Anyway when the hood flew up it SLAMMED into my windshield, cracking it into a bunch of smaller windshields that thankfully didn’t come all the way in, safety glass really does work, but millions of tiny glass shards began to fall on my knees, at least on knees that were exposed through the holes in my jeans which sounds already like an old country song but that was my attire at the time and because now my view of the road was 100% impeded by my new style of windshield I stuck my head out the window and began cursing.

Cursing that day.
Cursing those brakes.
Cursing my very birth.

I pulled over and just stared for a moment. Stared at the car. Stared at what had become of a car that had previously just needed a good wax. The hood wasn’t the only thing dented now the roof was a little dented and the side hinges were bent up bad. This wouldn’t buff out. But I was determined to get to that concert which was still a dumb idea so I opened the trunk and found two bungee cables and put the hood down and began making sure the hood was not going to do that again.
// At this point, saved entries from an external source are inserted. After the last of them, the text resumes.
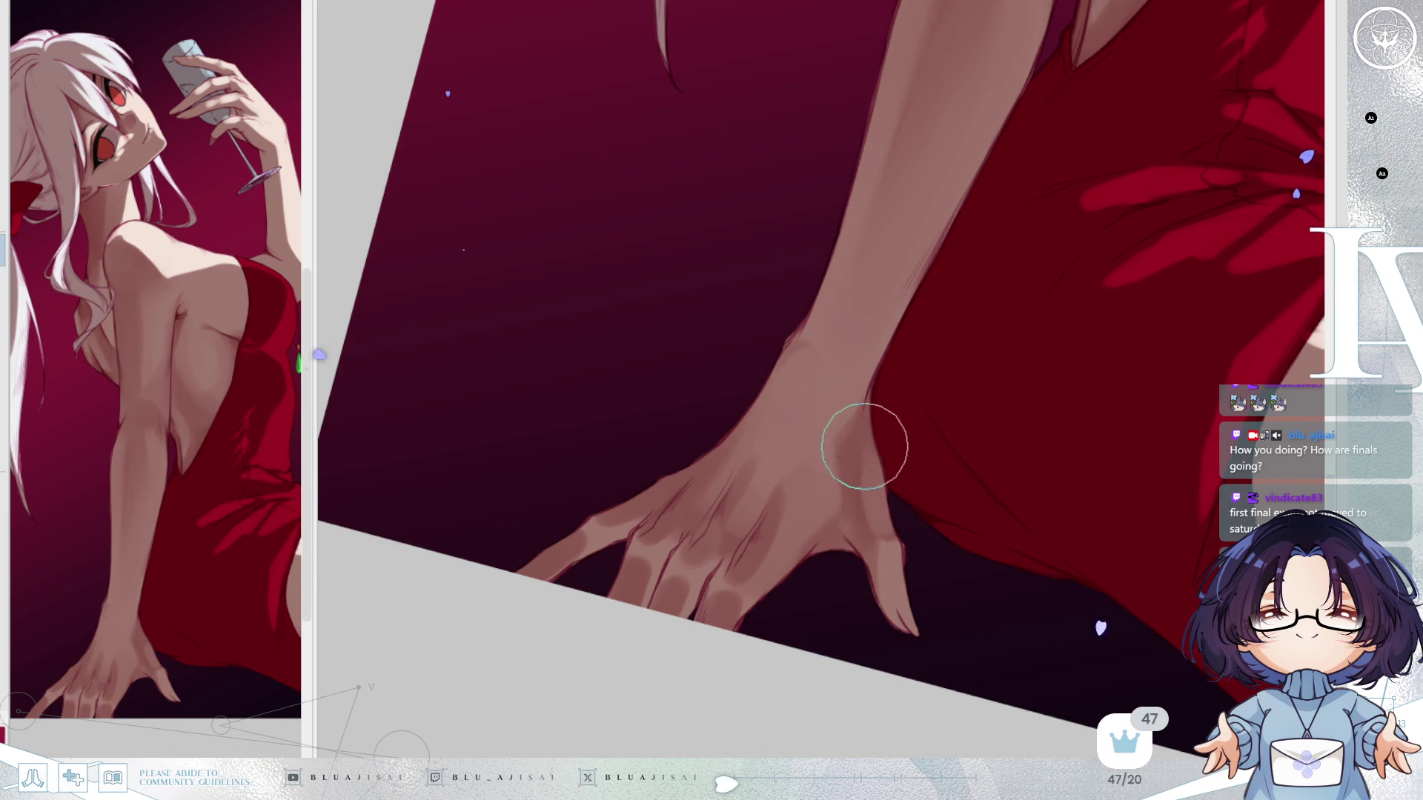
key(minus)
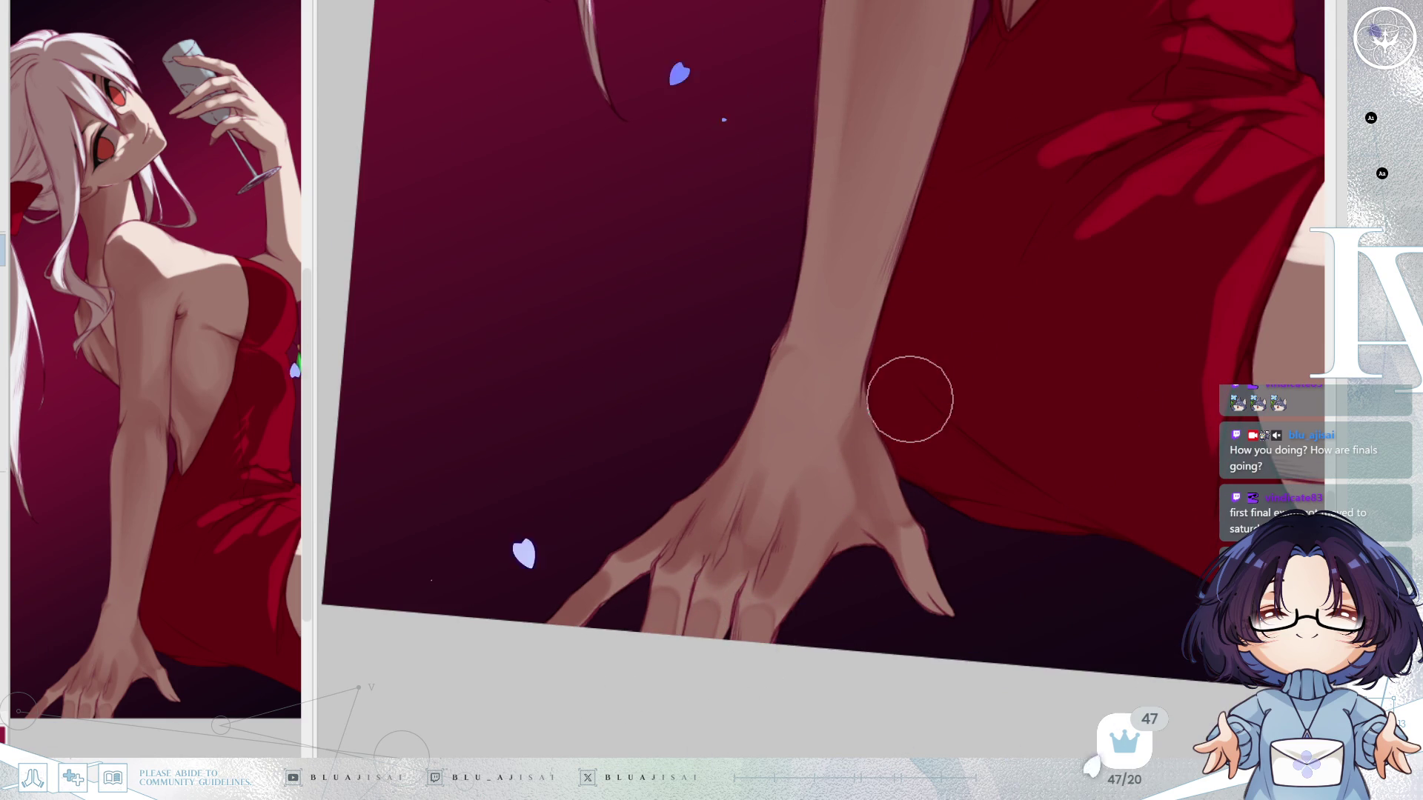
scroll(915, 391, up, 5)
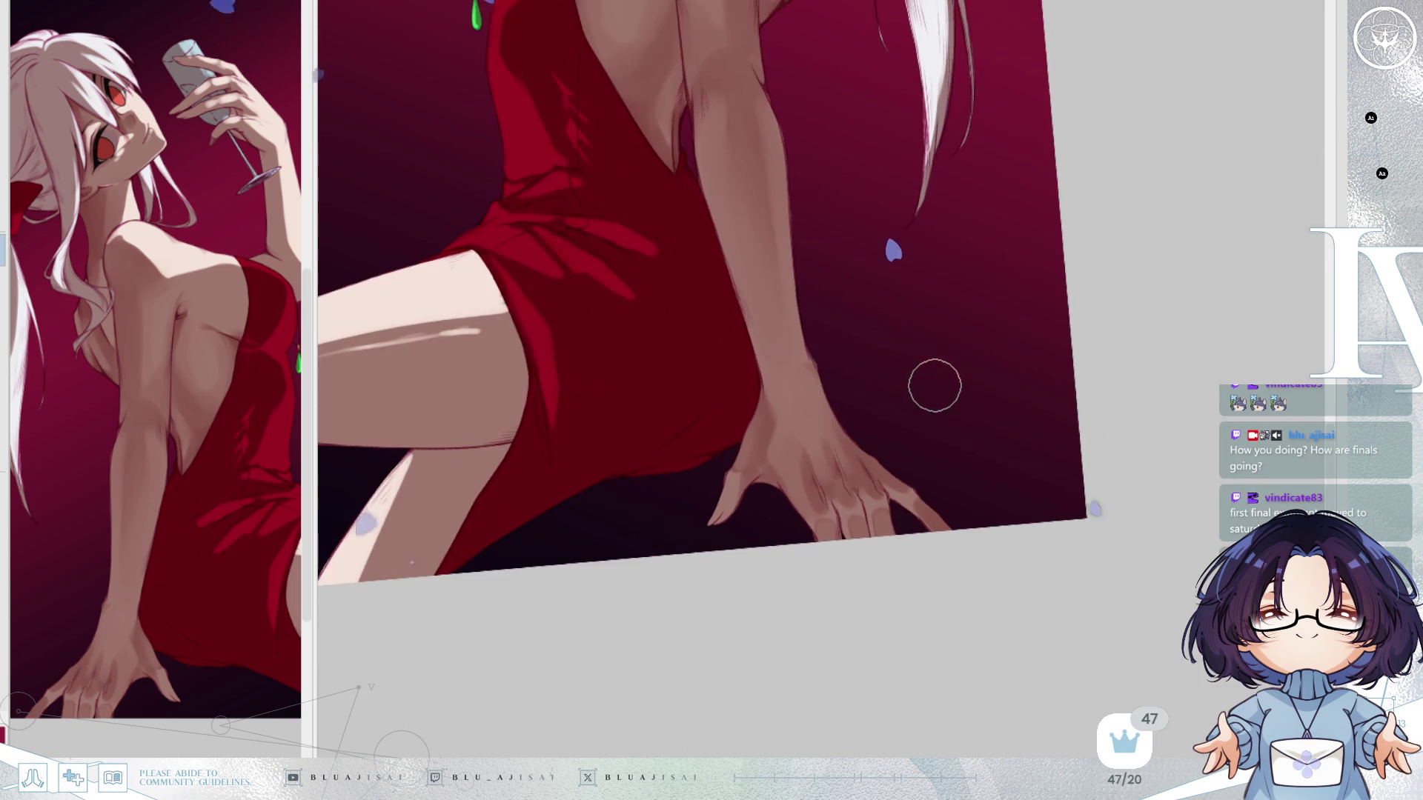
Zoom out to survey the whole painting, then close in on the back and elbow.
scroll(935, 385, up, 5)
At least not today.

That’s when the cop showed up.

Apparently I hadn’t sufficiently pulled off the road to the safest possible place being so pissed off so that when the highway patrol officer who may have been nice otherwise said

“sir you can’t stop here, you’re going to have to move your car off the road because this really isn’t the best –– ”
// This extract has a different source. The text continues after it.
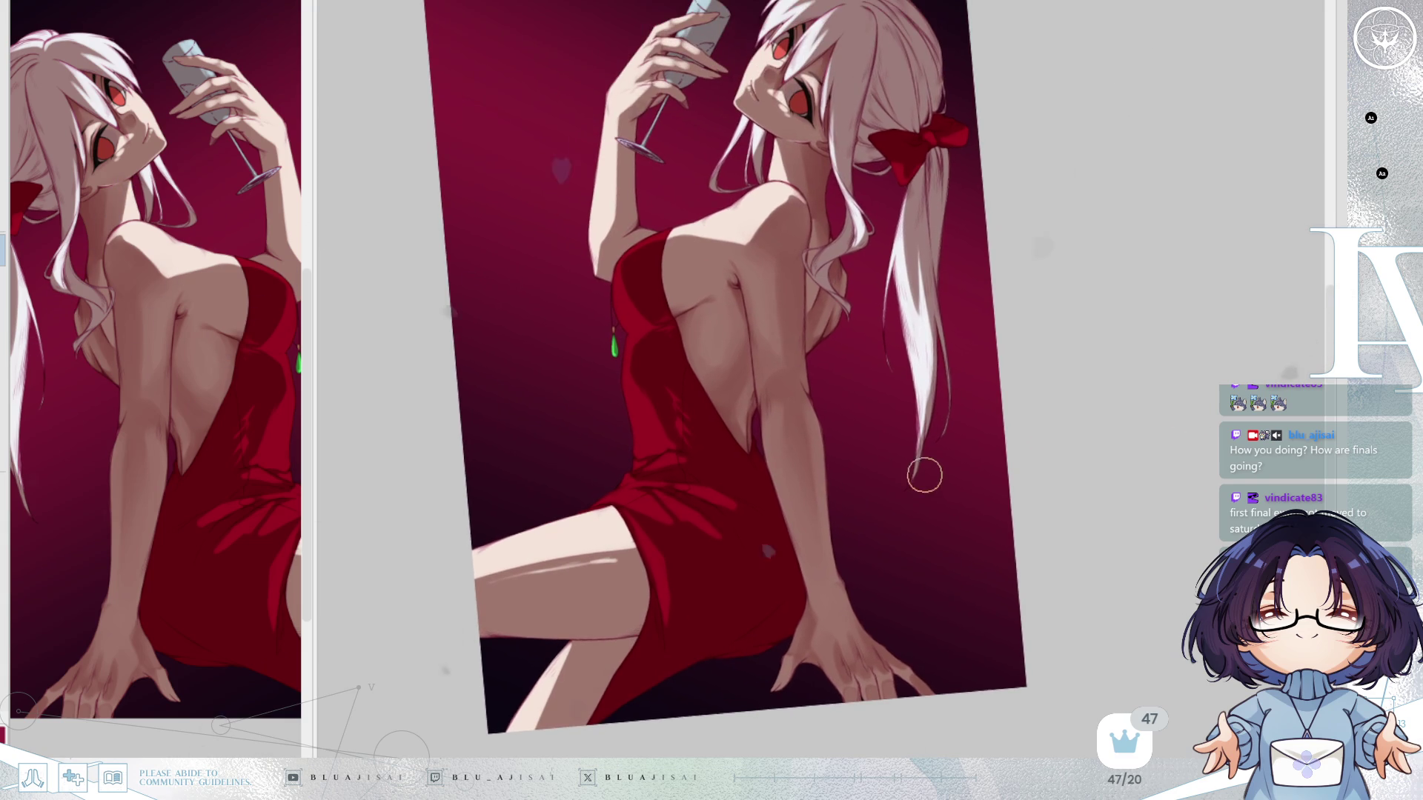
scroll(985, 437, up, 1)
that was when I remembered Tombstone.

I loved Tombstone and you may remember when Wyatt’s brother died and he stands alone in the street and it might have been raining and his wife I think runs up to him and he shouts don’t you see what has happened here! And so I said that to the cop. Yes I said it in the best Wyatt Earp voice that I could and she bought it and left.

“Don’t you see what has happened here!” I shouted.

I like to think she figured I had enough problems.

She would have been right.

* * *

*postscript — we never made it to the concert, and the car as bad as it was, at least still had both doors. Which is another story altogether.

I was born in a small town to John and Priscilla. Not a pilgrim exactly just another latch-key kid obsessed with BMX and Tom Petty. Now I make films.